Él intentó no pensar en la multitud de hombres que se habían acostado con ella. Procuró imaginársela pura e inmaculada. No era tarea fácil, porque sin duda Alba había disfrutado de las atenciones de muchos hombres, demasiados para llevar la cuenta. Con la práctica había aprendido a disfrutar plenamente del sexo. Su capacidad de innovación bebía del entusiasmo y de una natural falta de inhibición de la que no se avergonzaba en absoluto. Por mucho que Fitz se empeñara en llevar la iniciativa y en desear la inocencia de Alba, ella se retorcía y gemía como la femme du monde que era.

– Cariño, bésame un poco más arriba, sí… ahí… con la lengua… más suave… más suave… más despacio, mucho, mucho más despacio. Así. ¡Sí!

Alba estaba encantada diciéndole lo que quería y suspiraba de puro placer cuando él la complacía. Fitz no podía negar que era maravillosa en la cama. Técnicamente era tremenda, pero después, de nuevo tumbados y jadeantes, con los corazones palpitando de forma acelerada en el pecho empapado en sudor, no pudo evitar la sensación de que faltaba algo. Oh, todo estaba allí: la pericia, el conocimiento, la técnica. Aun así, para él la técnica tenía poco valor si carecía de sentimiento. Era la pasión lo que hacía especial el acto amoroso. Fitz amaba a Alba, pero era obvio que ella no sentía lo mismo por él.
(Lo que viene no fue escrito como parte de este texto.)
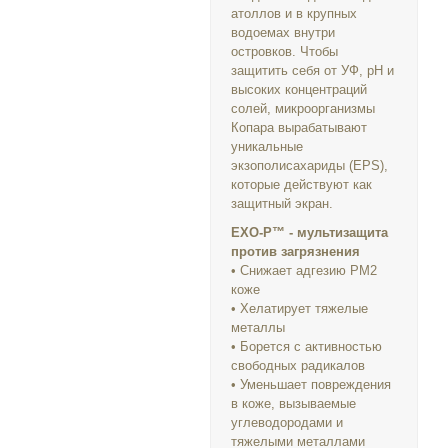
атоллов и в крупных
водоемах внутри
островков. Чтобы
защитить себя от УФ, pH и
высоких концентраций
солей, микроорганизмы
Копара вырабатывают
уникальные
экзополисахариды (EPS),
которые действуют как
защитный экран.
EXO-P™ - мультизащита
против загрязнения
• Снижает адгезию PM2
коже
• Хелатирует тяжелые
металлы
• Борется с активностью
свободных радикалов
• Уменьшает повреждения
в коже, вызываемые
углеводородами и
тяжелыми металлами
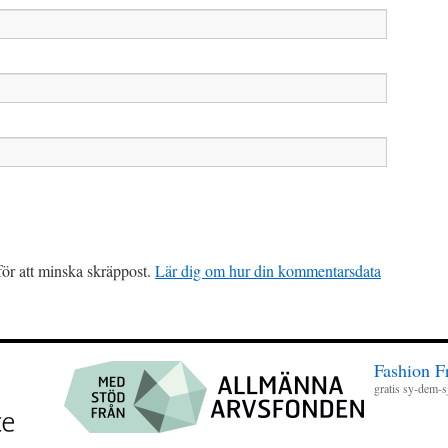
r att minska skräppost.
Lär dig om hur din kommentarsdata
Fashion F
gratis sy-dem-sj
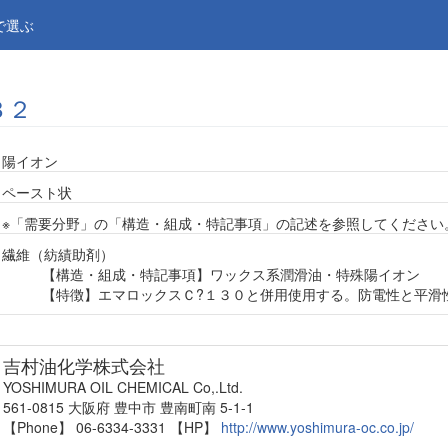
で選ぶ
３２
陽イオン
ペースト状
※「需要分野」の「構造・組成・特記事項」の記述を参照してください
繊維（紡績助剤）
【構造・組成・特記事項】ワックス系潤滑油・特殊陽イオン
【特徴】エマロックスＣ?１３０と併用使用する。防電性と平滑
吉村油化学株式会社
YOSHIMURA OIL CHEMICAL Co,.Ltd.
561-0815 大阪府 豊中市 豊南町南 5-1-1
【Phone】 06-6334-3331
【HP】
http://www.yoshimura-oc.co.jp/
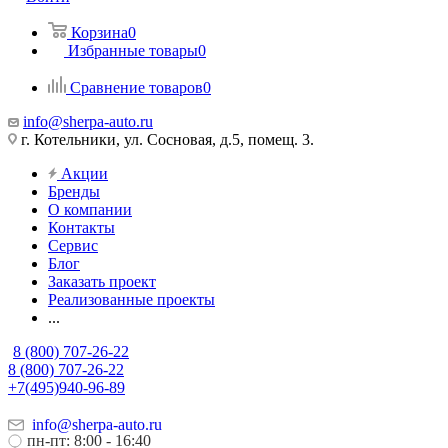
Корзина
0
Избранные товары
0
Сравнение товаров
0
info@sherpa-auto.ru
г. Котельники, ул. Сосновая, д.5, помещ. 3.
Акции
Бренды
О компании
Контакты
Сервис
Блог
Заказать проект
Реализованные проекты
...
8 (800) 707-26-22
8 (800) 707-26-22
+7(495)940-96-89
info@sherpa-auto.ru
пн-пт: 8:00 - 16:40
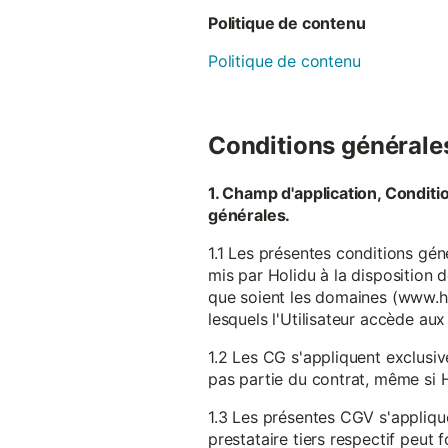
Politique de contenu
Politique de contenu
Conditions générales 
1. Champ d'application, Conditi
générales.
1.1 Les présentes conditions gén
mis par Holidu à la disposition d
que soient les domaines (www.ho
lesquels l'Utilisateur accède aux
1.2 Les CG s'appliquent exclusiv
pas partie du contrat, même si H
1.3 Les présentes CGV s'appliqu
prestataire tiers respectif peut f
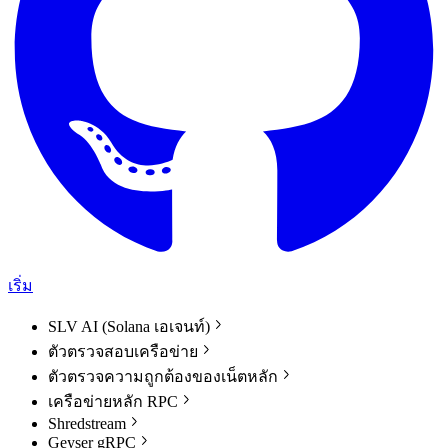
เริ่ม
SLV AI (Solana เอเจนท์)
ตัวตรวจสอบเครือข่าย
ตัวตรวจความถูกต้องของเน็ตหลัก
เครือข่ายหลัก RPC
Shredstream
Geyser gRPC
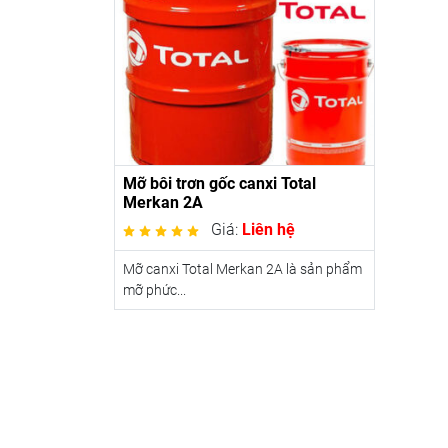
Mỡ bôi trơn gốc canxi Total
Merkan 2A
Giá:
Liên hệ
Mỡ canxi Total Merkan 2A là sản phẩm
mỡ phức...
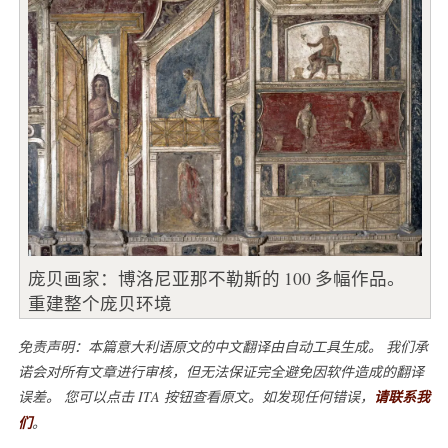
庞贝画家：博洛尼亚那不勒斯的 100 多幅作品。
重建整个庞贝环境
免责声明：本篇意大利语原文的中文翻译由自动工具生成。 我们承
诺会对所有文章进行审核，但无法保证完全避免因软件造成的翻译
误差。 您可以点击 ITA 按钮查看原文。如发现任何错误，
请联系我
们
。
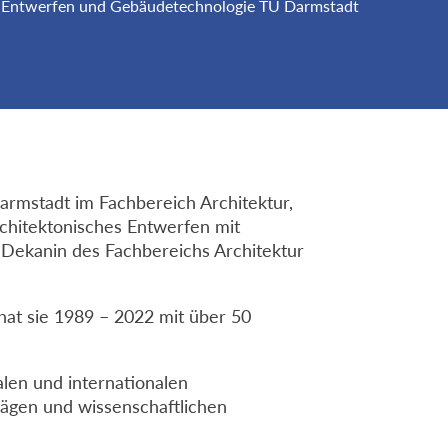
g Entwerfen und Gebäudetechnologie TU Darmstadt
Darmstadt im Fachbereich Architektur,
architektonisches Entwerfen mit
 Dekanin des Fachbereichs Architektur
hat sie 1989 – 2022 mit über 50
alen und internationalen
rägen und wissenschaftlichen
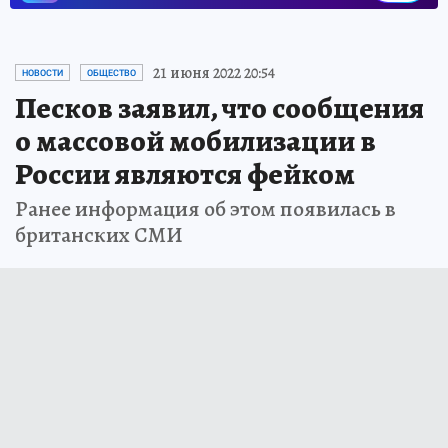
21 июня 2022 20:54
НОВОСТИ
ОБЩЕСТВО
Песков заявил, что сообщения
о массовой мобилизации в
России являются фейком
Ранее информация об этом появилась в
британских СМИ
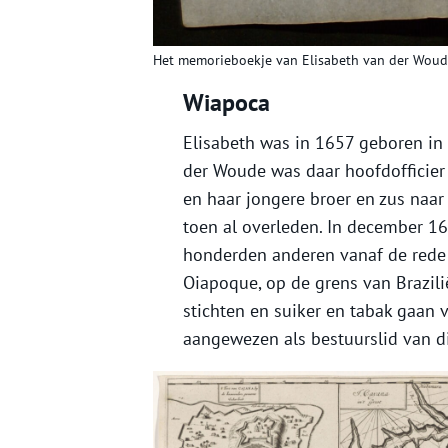
Het memorieboekje van Elisabeth van der Woude
Wiapoca
Elisabeth was in 1657 geboren i
der Woude was daar hoofdofficier 
en haar jongere broer en zus naa
toen al overleden. In december 1
honderden anderen vanaf de rede 
Oiapoque, op de grens van Brazili
stichten en suiker en tabak gaa
aangewezen als bestuurslid van di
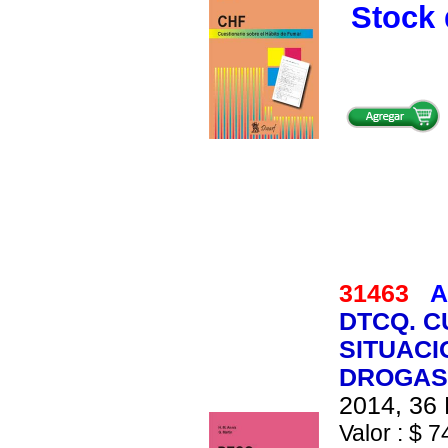
Stock 
31463
A
DTCQ. C
SITUACI
DROGAS.
2014, 36 
Valor : $ 7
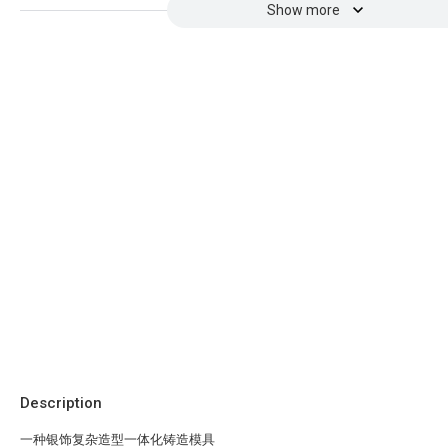
Show more
Description
一种银饰复杂造型一体化铸造模具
Un rato después, Alba pasó de puntillas por el pasillo en dirección a su habitación con la vaga esperanza de darse de bruces con el Búfalo, simplemente por el placer de verle la cara. Fitz se quedó en su habitación embargado por una sensación de vacío. «Insatisfecho» sería quizá la palabra adecuada. Como si se hubiera estado comiendo un donut y hubiera descubierto que el centro del pastelillo no tenía ni asomo de mermelada. Había entregado el alma a Alba y ella se había limitado a cederle su cuerpo con una risa juguetona. Se acordó entonces de Viv y de lo que le diría si le contaba lo sucedido. «¡Pedazo de idiota! -le soltaría-. Ya te advertí de que no le entregaras tu corazón. Alba lo masticará y lo escupirá en cuanto haya terminado con él.» Así es como había tratado a todos los hombres que le habían precedido. Pero él era distinto. Hasta el padre de la muchacha lo había reconocido: «¿Y por qué iba Alba a elegir a alguien como tú?» Cierto, ¿por qué? Porque Fitz era un corredor de fondo.

Se vistió elegantemente, pensando ya en la iglesia y en el reverendo invitado al almuerzo dominical. Se preguntó cómo serían las cosas cuando regresaran a Londres. ¿Estaría Alba simplemente disfrutando del juego de roles que formaba parte de la representación? ¿O significaba para ella algo más que eso?

– ¡Me estoy comportando como una mujer! -le soltó a su reflejo en el espejo mientras intentaba atusarse el pelo. Tuvo que resignarse al hecho de que, por mucho que se lo cepillara, se lo peinara o se lo humedeciera, seguía siendo una indomable maraña de rizos. El reverendo tendría que aceptarle tal cual era.